To get from Bodhi Zendo to Forest Hills required another all day ride. We spent the morning coming down out of one set of mountains, driving along the edge of the mountain on a narrow mountain road with a steep drop off and lots of hairpin curves. It was beautiful, but nerve wracking, especially when encountering a bus or truck. The late morning was spent crossing the plains, back in the heat. At that point I was glad I'd paid the extra 1K rupees to have A/C. Then we started climbing again. We arrived in the picturesque city of Ooty just in time for lunch. Delicious but quite expensive by India standards. Ooty is built on the side of a mountain. And every space that isn't covered with buildings has some kind of produce growing on it, most often tea. Ooty is well known for its tea plantations, and they are beautiful. We climbed a little more outside Ooty, then began to descend toward Masinagudi. Forest Hills guest house is tucked back in off a road that seems more like a path.

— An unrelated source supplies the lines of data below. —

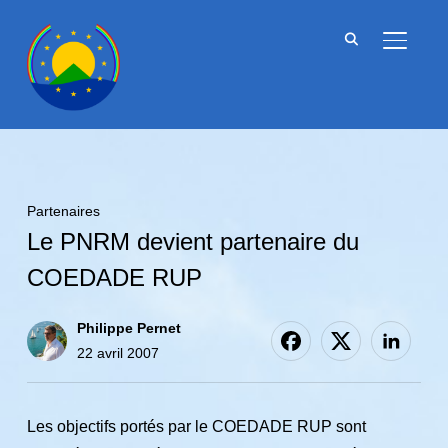
BASCU
Partenaires
Le PNRM devient partenaire du
COEDADE RUP
Philippe Pernet
22 avril 2007
Les objectifs portés par le COEDADE RUP sont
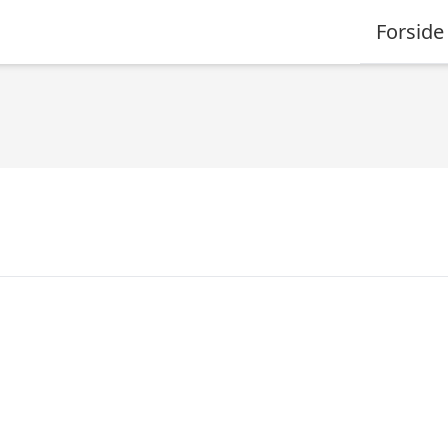
Forside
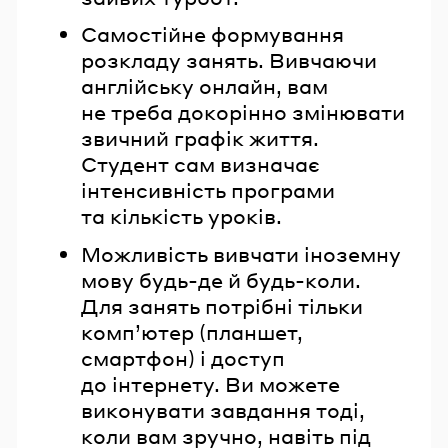
Самостійне формування
розкладу занять. Вивчаючи
англійську онлайн, вам
не треба докорінно змінювати
звичний графік життя.
Студент сам визначає
інтенсивність програми
та кількість уроків.
Можливість вивчати іноземну
мову будь-де й будь-коли.
Для занять потрібні тільки
комп’ютер (планшет,
смартфон) і доступ
до інтернету. Ви можете
виконувати завдання тоді,
коли вам зручно, навіть під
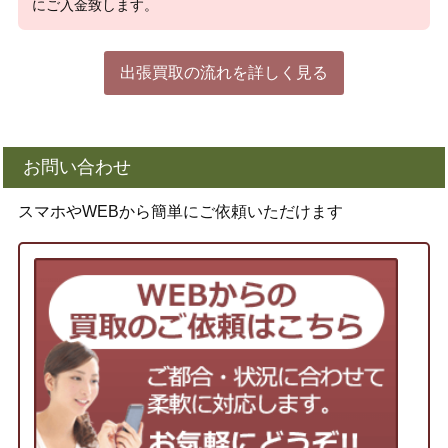
にご入金致します。
出張買取の流れを詳しく見る
お問い合わせ
スマホやWEBから簡単にご依頼いただけます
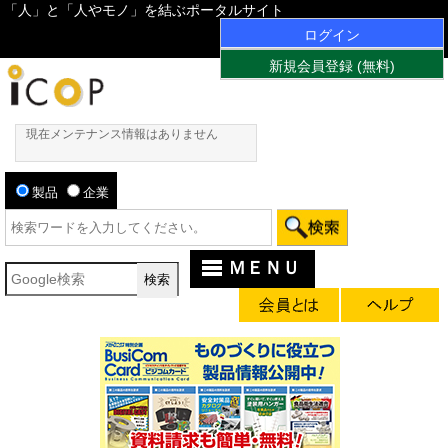
「人」と「人やモノ」を結ぶポータルサイト
ログイン
新規会員登録 (無料)
現在メンテナンス情報はありません
製品
企業
ＭＥＮＵ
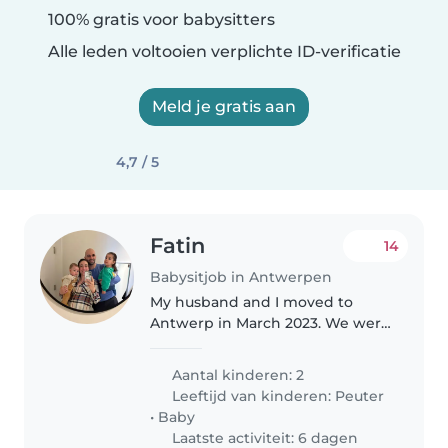
100% gratis voor babysitters
Alle leden voltooien verplichte ID-verificatie
Meld je gratis aan
4,7 / 5
Fatin
14
Babysitjob in Antwerpen
My husband and I moved to
Antwerp in March 2023. We were
previously living in Dubai. We
have two children, a girl who is 2
Aantal kinderen: 2
years old and a baby boy who is
Leeftijd van kinderen:
Peuter
4 months old. We are looking..
•
Baby
Laatste activiteit: 6 dagen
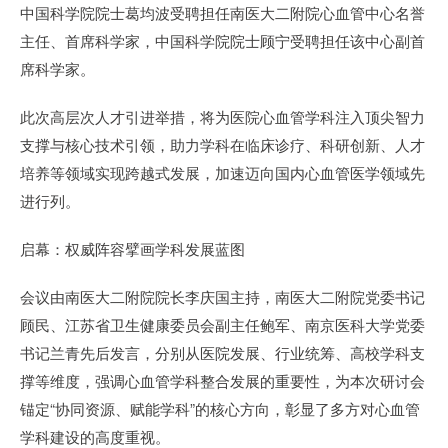
中国科学院院士葛均波受聘担任南医大二附院心血管中心名誉
主任、首席科学家，中国科学院院士顾宁受聘担任该中心副首
席科学家。
此次高层次人才引进举措，将为医院心血管学科注入顶尖智力
支撑与核心技术引领，助力学科在临床诊疗、科研创新、人才
培养等领域实现跨越式发展，加速迈向国内心血管医学领域先
进行列。
启幕：权威阵容擘画学科发展蓝图
会议由南医大二附院院长李庆国主持，南医大二附院党委书记
顾民、江苏省卫生健康委员会副主任鲍军、南京医科大学党委
书记兰青先后发言，分别从医院发展、行业统筹、高校学科支
撑等维度，强调心血管学科整合发展的重要性，为本次研讨会
锚定“协同资源、赋能学科”的核心方向，彰显了多方对心血管
学科建设的高度重视。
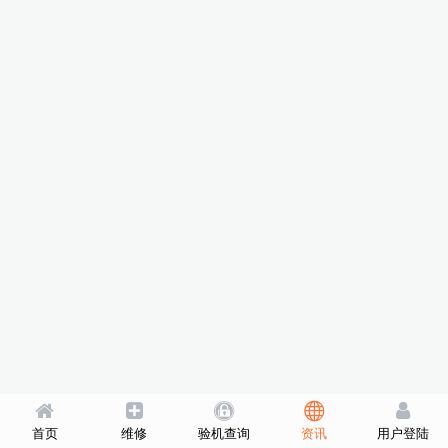
首页
维修
验机查询
资讯
用户登陆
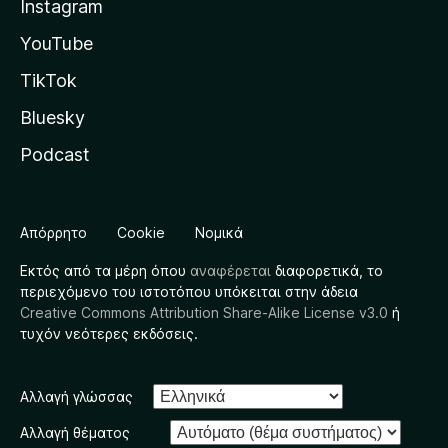
Instagram
YouTube
TikTok
Bluesky
Podcast
Απόρρητο
Cookie
Νομικά
Εκτός από τα μέρη όπου
αναφέρεται
διαφορετικά, το
περιεχόμενο του ιστοτόπου υπόκειται στην άδεια
Creative Commons Attribution Share-Alike License v3.0
ή
τυχόν νεότερες εκδόσεις.
Αλλαγή γλώσσας
Αλλαγή θέματος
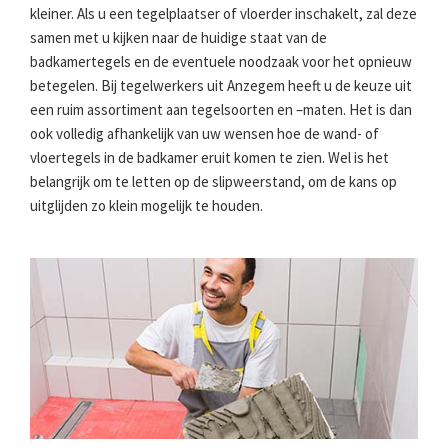
kleiner. Als u een tegelplaatser of vloerder inschakelt, zal deze
samen met u kijken naar de huidige staat van de
badkamertegels en de eventuele noodzaak voor het opnieuw
betegelen. Bij tegelwerkers uit Anzegem heeft u de keuze uit
een ruim assortiment aan tegelsoorten en –maten. Het is dan
ook volledig afhankelijk van uw wensen hoe de wand- of
vloertegels in de badkamer eruit komen te zien. Wel is het
belangrijk om te letten op de slipweerstand, om de kans op
uitglijden zo klein mogelijk te houden.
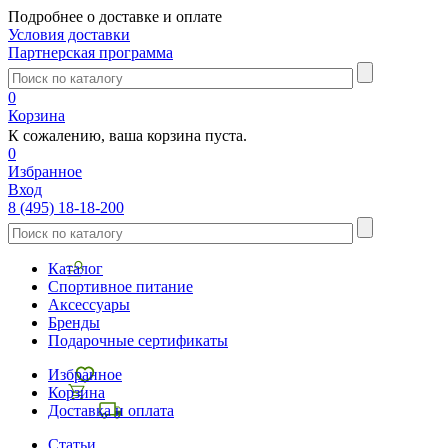
Подробнее о доставке и оплате
Условия доставки
Партнерская программа
0
Корзина
К сожалению, ваша корзина пуста.
0
Избранное
Вход
8 (495) 18-18-200
Каталог
Спортивное питание
Аксессуары
Бренды
Подарочные сертификаты
Избранное
Корзина
Доставка и оплата
Статьи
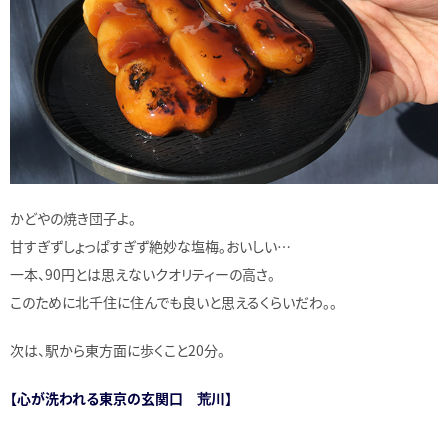
かどやの焼き団子よ。
甘すぎずしょっぱすぎず絶妙な塩梅。おいしい…
一本、90円とは思えないクオリティーの高さ。
このために北千住に住んでも良いと思えるくらいだわ。。
次は、駅から東方面に歩くこと20分。
【心が洗われる東京の玄関口 荒川】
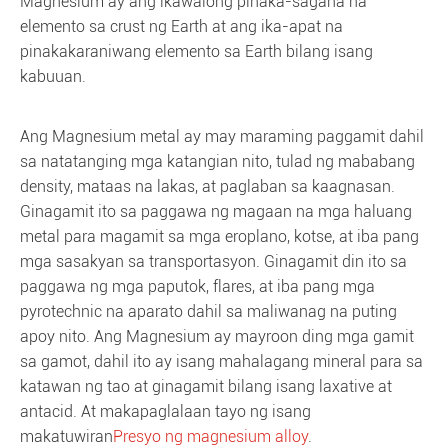
Magnesium ay ang ikawalong pinaka-sagana na
elemento sa crust ng Earth at ang ika-apat na
pinakakaraniwang elemento sa Earth bilang isang
kabuuan.
Ang Magnesium metal ay may maraming paggamit dahil
sa natatanging mga katangian nito, tulad ng mababang
density, mataas na lakas, at paglaban sa kaagnasan.
Ginagamit ito sa paggawa ng magaan na mga haluang
metal para magamit sa mga eroplano, kotse, at iba pang
mga sasakyan sa transportasyon. Ginagamit din ito sa
paggawa ng mga paputok, flares, at iba pang mga
pyrotechnic na aparato dahil sa maliwanag na puting
apoy nito. Ang Magnesium ay mayroon ding mga gamit
sa gamot, dahil ito ay isang mahalagang mineral para sa
katawan ng tao at ginagamit bilang isang laxative at
antacid. At makapaglalaan tayo ng isang
makatuwiran
Presyo ng magnesium alloy
.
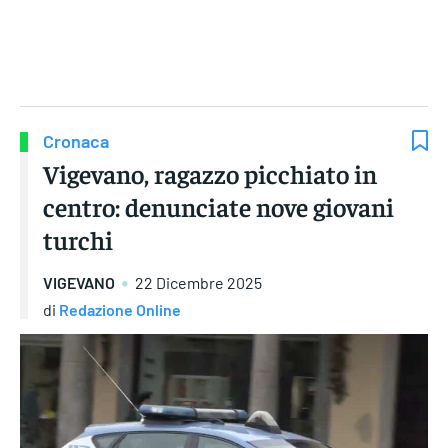
Gruppo Iseni Editori
Cronaca
Vigevano, ragazzo picchiato in
centro: denunciate nove giovani
turchi
VIGEVANO
22 Dicembre 2025
di
Redazione Online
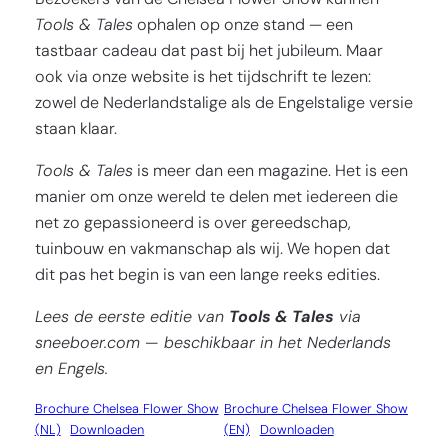
Tools & Tales
ophalen op onze stand — een
tastbaar cadeau dat past bij het jubileum. Maar
ook via onze website is het tijdschrift te lezen:
zowel de Nederlandstalige als de Engelstalige versie
staan klaar.
Tools & Tales
is meer dan een magazine. Het is een
manier om onze wereld te delen met iedereen die
net zo gepassioneerd is over gereedschap,
tuinbouw en vakmanschap als wij. We hopen dat
dit pas het begin is van een lange reeks edities.
Lees de eerste editie van
Tools & Tales
via
sneeboer.com — beschikbaar in het Nederlands
en Engels.
Brochure Chelsea Flower Show
Brochure Chelsea Flower Show
(NL)
Downloaden
(EN)
Downloaden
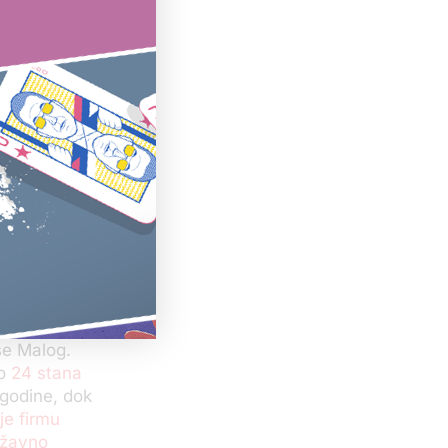
ledilo Prvom
vinu Agenciji
dana
, a
tio 200.000
upka –
glavnog
 KRIK pre
še Malog.
o
24 stana
 godine, dok
je firmu
ržavno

I spent a little over a week here, and got a full dose of being in the wilderness in India. I was surrounded by the Nilgiris, which means blue mountains, I found out they are called that because of a blue flower that totally covers the mountain sides when it blooms - once every 12 years. 2006 was the last time it happened, I believe. I was the only person at the guest house for part of the time, but on the weekend it filled up, mostly with Indian families with children. I was the only non-Indian there the whole time, but I always felt quite comfortable and welcome. A number of the visitors had lived in the states.
For the most part, my days were relaxed and pretty unstructured. Given nothing to do, a very interesting thing happened. I realized I was homesick! I welcomed the feeling, since so far all I had felt was sadness about leaving India. And in some strange way, acknowledging my homesickness has freed me to enjoy my last days in India to the fullest. Yes I am ready to go home, but I will miss this crazy amazing country.
There were a few highlights. Four mornings I went bird watching with Masi, a young man from the local village. He was a gentle, knowledgeble fellow, and we saw 60 different species. Some of them even posed for us to get a really good look at them. My favorite was watching the male plum headed parakeet feed a juvenile. The Indian pitta was also a real treat. This is a very rare bird in this area, since it lives most of the year in the Himalayas. Masi played a bird call on his cell phone and was able to bring it in. A colorful bird as you can see below.
I went on two jeep safaris in the Mudumalai sanctuary, and one in the Bandipur National Park. I saw elephants on one of the safaris, and elephants while riding in the jeep. But the most interesting was the elephant I saw from the watchtower right at Forest Hills. Zahra the dog and I walked down there about 6, an hour before it gets dark. I had been down before and not seen anything. I had heard that sightings are usually after dark. So I was really surprised to see a tusker come rambling out of the jungle about 5 minutes after I got there. Elephants can be very dangerous, so I was glad I hadn't crossed paths with him. He had come to feast on some vegetable waste that the Forest Hills folks had thrown out. He took his time, and I got to watch him for about 25 minutes. Zahra was just as still and intent on watching as I was!
One last encounter worth mentioning was with a village woman in Masinagudi. Sashi the jeep driver decided to stop off at his home in Masinagudi to get a flashlight before we headed out on safari. Driving down a back road, he beeped at an older woman dressed in a sari who was walking down the middle of the road. She didn't move until he was driving around her, and then she jumped. It was obvious she was deaf. Sashi pulled off the road, said he'd be back in a minute, and disappeared to go get the flashlight. The woman we had passed walked up to me in the jeep, and I mentally prepared for the by now familiar "Ma" and beggar's gesture. But that's not what happened. The woman touched my arm, and gave me the most beautiful smile - a smile with her whole face, including her beautiful eyes. She made unintelligible sounds as she gestured at the mountains, obviously wanting me to see the beauty that surrounded us. Then she pointed to a big beautiful tree and drew a tree in the air with her hands, and once again smiled at me to make sure I was paying attention. Then she pointed at birds, and mimed birds with her hands. She was sharing her whole world with me, and asking nothing in return but that I saw the beauty with her. This continued for about 5 beautiful minutes until Sashi returned. This kind of encounter is one of the reasons I will miss India.
The ride was very scenic, with mountain views most of the day.
Langur monkeys are common in this area.